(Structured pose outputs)
——

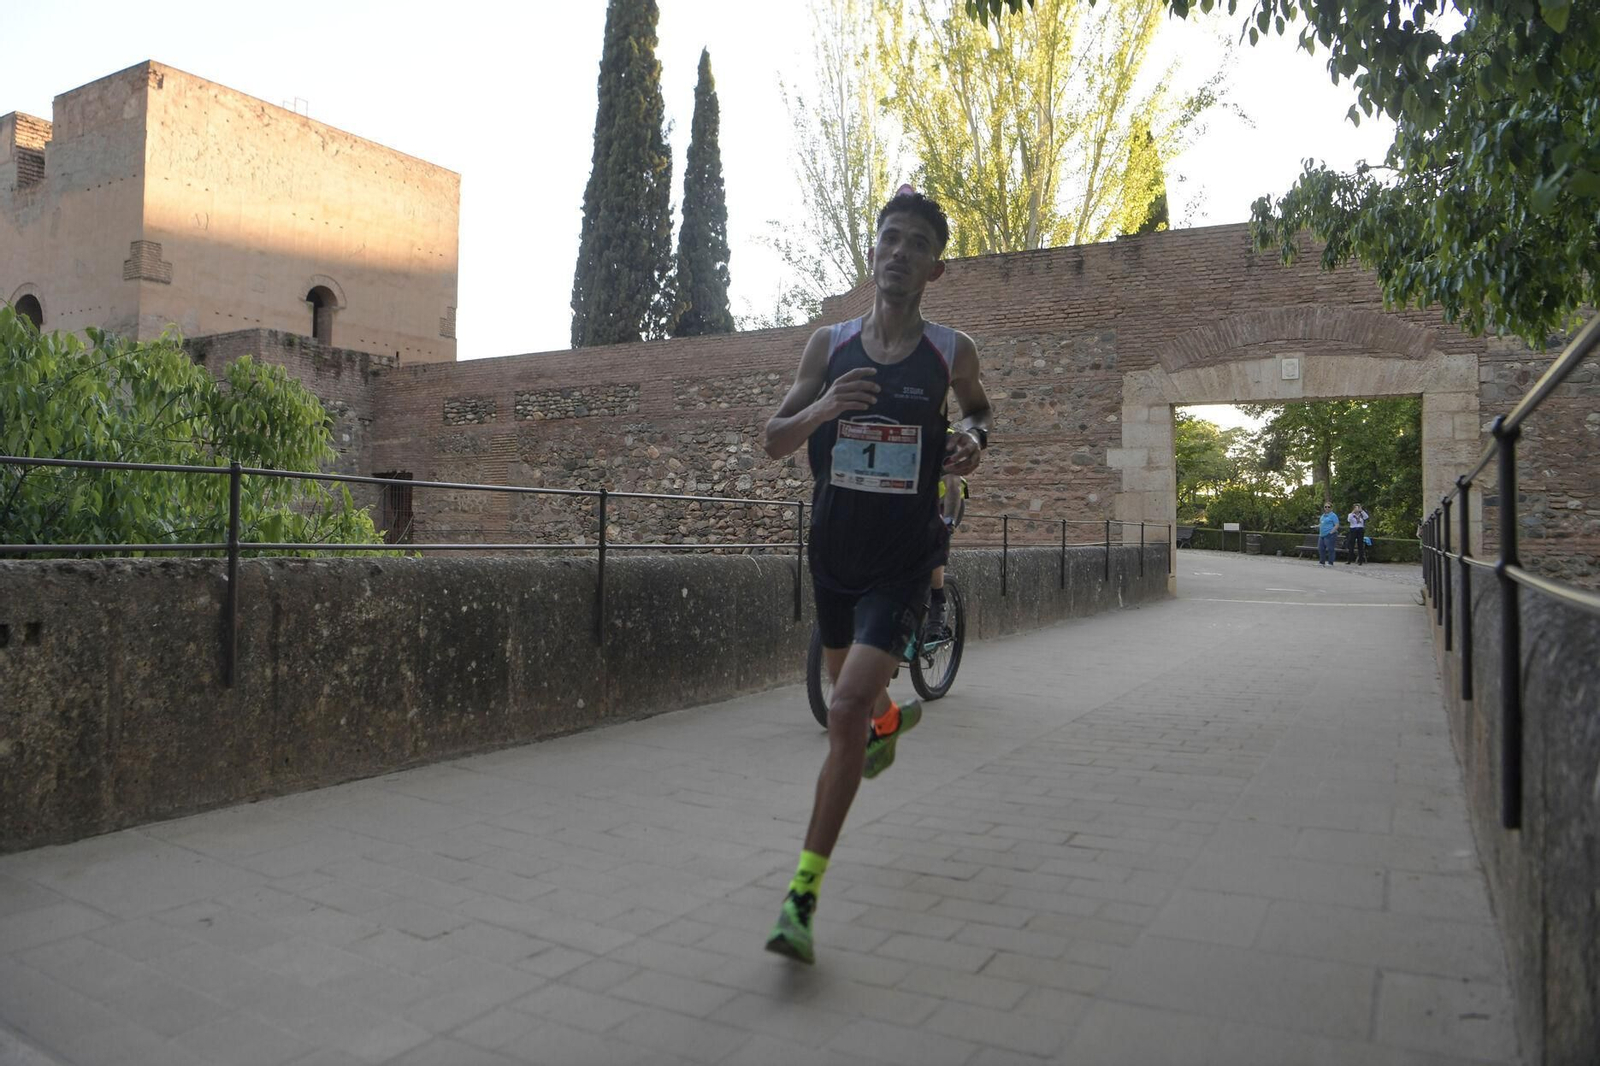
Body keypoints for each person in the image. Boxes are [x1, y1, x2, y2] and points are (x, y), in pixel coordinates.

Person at [758, 187, 991, 965]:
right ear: (873, 251)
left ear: (937, 265)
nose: (899, 252)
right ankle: (888, 724)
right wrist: (824, 408)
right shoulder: (828, 346)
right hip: (833, 554)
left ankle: (801, 897)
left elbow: (981, 414)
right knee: (854, 705)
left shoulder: (951, 351)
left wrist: (970, 442)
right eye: (889, 238)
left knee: (844, 705)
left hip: (901, 557)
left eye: (916, 243)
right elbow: (772, 441)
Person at [926, 461, 968, 637]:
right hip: (916, 503)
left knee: (935, 540)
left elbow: (952, 484)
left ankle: (938, 601)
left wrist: (948, 523)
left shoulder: (945, 439)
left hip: (946, 502)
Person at [1317, 501, 1340, 566]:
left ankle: (1330, 562)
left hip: (1330, 535)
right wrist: (1317, 526)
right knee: (1321, 548)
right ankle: (1322, 562)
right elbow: (1322, 523)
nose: (1327, 508)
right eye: (1325, 507)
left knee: (1330, 549)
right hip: (1322, 534)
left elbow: (1337, 525)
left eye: (1328, 507)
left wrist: (1331, 532)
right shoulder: (1323, 516)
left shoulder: (1333, 515)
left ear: (1331, 508)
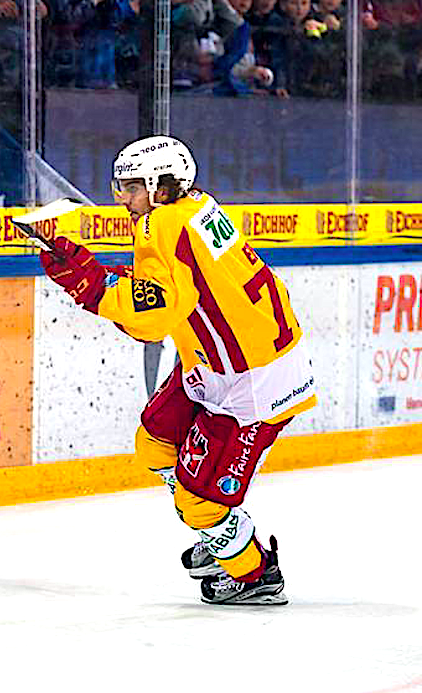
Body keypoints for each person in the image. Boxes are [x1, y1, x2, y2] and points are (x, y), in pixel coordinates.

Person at [38, 136, 316, 605]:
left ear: (160, 187)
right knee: (154, 442)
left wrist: (92, 288)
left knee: (199, 502)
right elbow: (167, 295)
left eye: (130, 187)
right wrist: (93, 272)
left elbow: (156, 315)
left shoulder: (161, 223)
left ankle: (254, 575)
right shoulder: (193, 210)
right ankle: (221, 529)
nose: (122, 198)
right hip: (217, 362)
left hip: (251, 386)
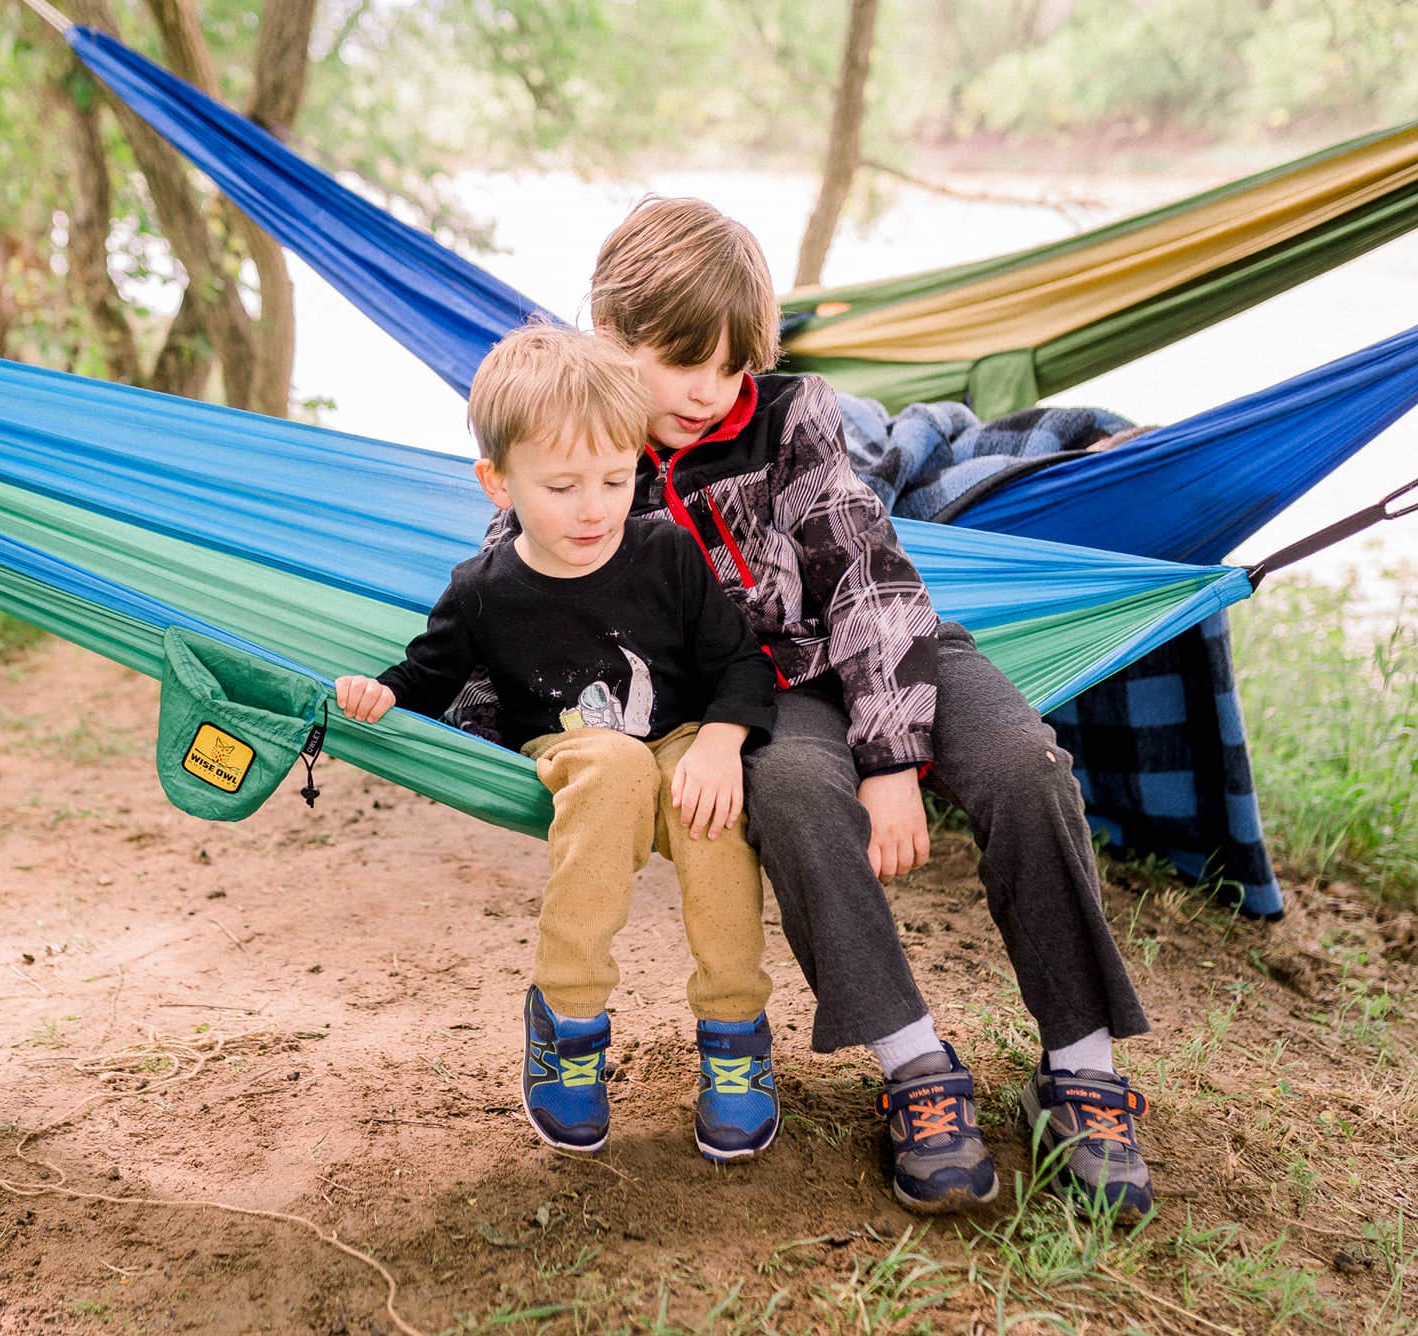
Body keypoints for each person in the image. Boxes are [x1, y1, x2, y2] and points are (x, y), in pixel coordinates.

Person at [586, 196, 1154, 1220]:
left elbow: (863, 572)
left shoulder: (789, 413)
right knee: (797, 792)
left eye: (728, 368)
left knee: (1025, 769)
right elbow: (531, 570)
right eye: (681, 363)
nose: (708, 392)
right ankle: (913, 1067)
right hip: (764, 689)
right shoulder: (586, 449)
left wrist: (891, 761)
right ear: (611, 336)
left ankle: (1080, 1066)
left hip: (894, 642)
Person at [334, 324, 784, 1163]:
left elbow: (739, 664)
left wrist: (722, 743)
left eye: (616, 479)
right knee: (613, 764)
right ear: (496, 483)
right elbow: (425, 677)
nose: (594, 507)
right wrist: (381, 693)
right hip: (570, 753)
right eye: (563, 486)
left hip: (681, 738)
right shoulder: (483, 592)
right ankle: (569, 1020)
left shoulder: (666, 554)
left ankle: (735, 1034)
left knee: (710, 805)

——

## How to complete this task
Would you repeat the entries exactly, keeping the images out?

## Solution to this problem
Body keypoints for each person in the image. Boxes are [x1, y1, x2, y2] and points are (x, y), in pixel coordinates.

Person at [758, 187, 991, 965]:
right ear: (873, 251)
left ear: (937, 265)
nose: (899, 252)
right ankle: (888, 724)
right wrist: (824, 408)
right shoulder: (828, 346)
right hip: (833, 554)
left ankle: (801, 897)
left elbow: (981, 414)
right knee: (854, 705)
left shoulder: (951, 351)
left wrist: (970, 442)
right eye: (889, 238)
left knee: (844, 705)
left hip: (901, 557)
left eye: (916, 243)
right elbow: (772, 441)
Person at [926, 461, 968, 637]:
right hip: (916, 503)
left knee: (935, 540)
left elbow: (952, 484)
left ankle: (938, 601)
left wrist: (948, 523)
left shoulder: (945, 439)
left hip: (946, 502)
Person at [1317, 501, 1340, 566]:
left ankle: (1330, 562)
left hip: (1330, 535)
right wrist: (1317, 526)
right knee: (1321, 548)
right ankle: (1322, 562)
right elbow: (1322, 523)
nose: (1327, 508)
right eye: (1325, 507)
left knee: (1330, 549)
right hip: (1322, 534)
left elbow: (1337, 525)
left eye: (1328, 507)
left wrist: (1331, 532)
right shoulder: (1323, 516)
left shoulder: (1333, 515)
left ear: (1331, 508)
Body keypoints for each person in the image. Boxes are [x1, y1, x2, y2] and points are (x, y), in pixel coordinates.

Person at [38, 136, 316, 605]:
left ear: (160, 187)
right knee: (154, 442)
left wrist: (92, 288)
left knee: (199, 502)
right elbow: (167, 295)
left eye: (130, 187)
right wrist: (93, 272)
left elbow: (156, 315)
left shoulder: (161, 223)
left ankle: (254, 575)
right shoulder: (193, 210)
right ankle: (221, 529)
nose: (122, 198)
right hip: (217, 362)
left hip: (251, 386)
Body keypoints for each person in the image. Boxes are [x1, y1, x2, y2] and points are (x, y), in pixel coordinates.

Person at [586, 196, 1154, 1220]:
left elbow: (863, 572)
left shoulder: (789, 413)
right knee: (797, 792)
left eye: (728, 368)
left knee: (1025, 769)
right elbow: (531, 570)
right eye: (681, 363)
nose: (708, 392)
right ankle: (913, 1067)
right hip: (764, 689)
right shoulder: (586, 449)
left wrist: (891, 761)
right ear: (611, 336)
left ankle: (1080, 1066)
left hip: (894, 642)
Person at [334, 324, 784, 1163]:
left elbow: (739, 664)
left wrist: (722, 743)
left eye: (616, 479)
right knee: (613, 764)
right ear: (496, 483)
right elbow: (425, 677)
nose: (594, 507)
right wrist: (381, 693)
right hip: (570, 753)
right eye: (563, 486)
left hip: (681, 738)
right shoulder: (483, 592)
right ankle: (569, 1020)
left shoulder: (666, 554)
left ankle: (735, 1034)
left knee: (710, 805)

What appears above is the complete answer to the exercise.